What the exercise asks: Print each entry below precisely as it reads.

Available data:

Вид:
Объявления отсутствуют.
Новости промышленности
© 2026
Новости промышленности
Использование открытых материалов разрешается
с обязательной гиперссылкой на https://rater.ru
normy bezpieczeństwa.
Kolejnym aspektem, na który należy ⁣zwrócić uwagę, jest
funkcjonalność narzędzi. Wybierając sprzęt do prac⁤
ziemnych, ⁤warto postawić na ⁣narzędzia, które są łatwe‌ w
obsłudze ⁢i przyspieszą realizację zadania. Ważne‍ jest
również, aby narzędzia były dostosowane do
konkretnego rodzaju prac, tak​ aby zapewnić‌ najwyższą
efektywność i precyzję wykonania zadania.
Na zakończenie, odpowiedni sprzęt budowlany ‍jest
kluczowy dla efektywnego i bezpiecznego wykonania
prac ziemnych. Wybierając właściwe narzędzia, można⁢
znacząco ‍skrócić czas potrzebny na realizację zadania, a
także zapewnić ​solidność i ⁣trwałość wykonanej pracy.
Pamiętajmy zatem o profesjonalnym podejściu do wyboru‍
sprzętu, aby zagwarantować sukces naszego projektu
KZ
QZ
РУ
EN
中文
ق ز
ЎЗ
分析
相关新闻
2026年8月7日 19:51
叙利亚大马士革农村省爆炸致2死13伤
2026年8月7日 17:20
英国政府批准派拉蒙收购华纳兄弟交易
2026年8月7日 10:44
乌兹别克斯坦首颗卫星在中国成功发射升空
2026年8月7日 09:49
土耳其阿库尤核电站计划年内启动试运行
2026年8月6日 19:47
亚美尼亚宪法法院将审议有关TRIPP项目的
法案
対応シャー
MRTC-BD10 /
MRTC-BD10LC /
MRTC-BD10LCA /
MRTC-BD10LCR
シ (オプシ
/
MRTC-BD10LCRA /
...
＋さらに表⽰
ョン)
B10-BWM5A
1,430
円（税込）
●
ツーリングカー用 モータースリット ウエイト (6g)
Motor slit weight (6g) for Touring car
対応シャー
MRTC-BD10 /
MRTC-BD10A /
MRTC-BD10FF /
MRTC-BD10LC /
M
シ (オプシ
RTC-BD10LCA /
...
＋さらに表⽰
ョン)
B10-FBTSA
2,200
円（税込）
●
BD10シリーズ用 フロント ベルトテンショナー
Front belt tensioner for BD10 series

Exercise solution:
Вид:
Объявления отсутствуют.
Новости промышленности
© 2026
Новости промышленности
Использование открытых материалов разрешается
с обязательной гиперссылкой на https://rater.ru
normy bezpieczeństwa.
Kolejnym aspektem, na który należy ⁣zwrócić uwagę, jest
funkcjonalność narzędzi. Wybierając sprzęt do prac⁤
ziemnych, ⁤warto postawić na ⁣narzędzia, które są łatwe‌ w
obsłudze ⁢i przyspieszą realizację zadania. Ważne‍ jest
również, aby narzędzia były dostosowane do
konkretnego rodzaju prac, tak​ aby zapewnić‌ najwyższą
efektywność i precyzję wykonania zadania.
Na zakończenie, odpowiedni sprzęt budowlany ‍jest
kluczowy dla efektywnego i bezpiecznego wykonania
prac ziemnych. Wybierając właściwe narzędzia, można⁢
znacząco ‍skrócić czas potrzebny na realizację zadania, a
także zapewnić ​solidność i ⁣trwałość wykonanej pracy.
Pamiętajmy zatem o profesjonalnym podejściu do wyboru‍
sprzętu, aby zagwarantować sukces naszego projektu
KZ
QZ
РУ
EN
中文
ق ز
ЎЗ
分析
相关新闻
2026年8月7日 19:51
叙利亚大马士革农村省爆炸致2死13伤
2026年8月7日 17:20
英国政府批准派拉蒙收购华纳兄弟交易
2026年8月7日 10:44
乌兹别克斯坦首颗卫星在中国成功发射升空
2026年8月7日 09:49
土耳其阿库尤核电站计划年内启动试运行
2026年8月6日 19:47
亚美尼亚宪法法院将审议有关TRIPP项目的
法案
対応シャー
MRTC-BD10 /
MRTC-BD10LC /
MRTC-BD10LCA /
MRTC-BD10LCR
シ (オプシ
/
MRTC-BD10LCRA /
...
＋さらに表⽰
ョン)
B10-BWM5A
1,430
円（税込）
●
ツーリングカー用 モータースリット ウエイト (6g)
Motor slit weight (6g) for Touring car
対応シャー
MRTC-BD10 /
MRTC-BD10A /
MRTC-BD10FF /
MRTC-BD10LC /
M
シ (オプシ
RTC-BD10LCA /
...
＋さらに表⽰
ョン)
B10-FBTSA
2,200
円（税込）
●
BD10シリーズ用 フロント ベルトテンショナー
Front belt tensioner for BD10 series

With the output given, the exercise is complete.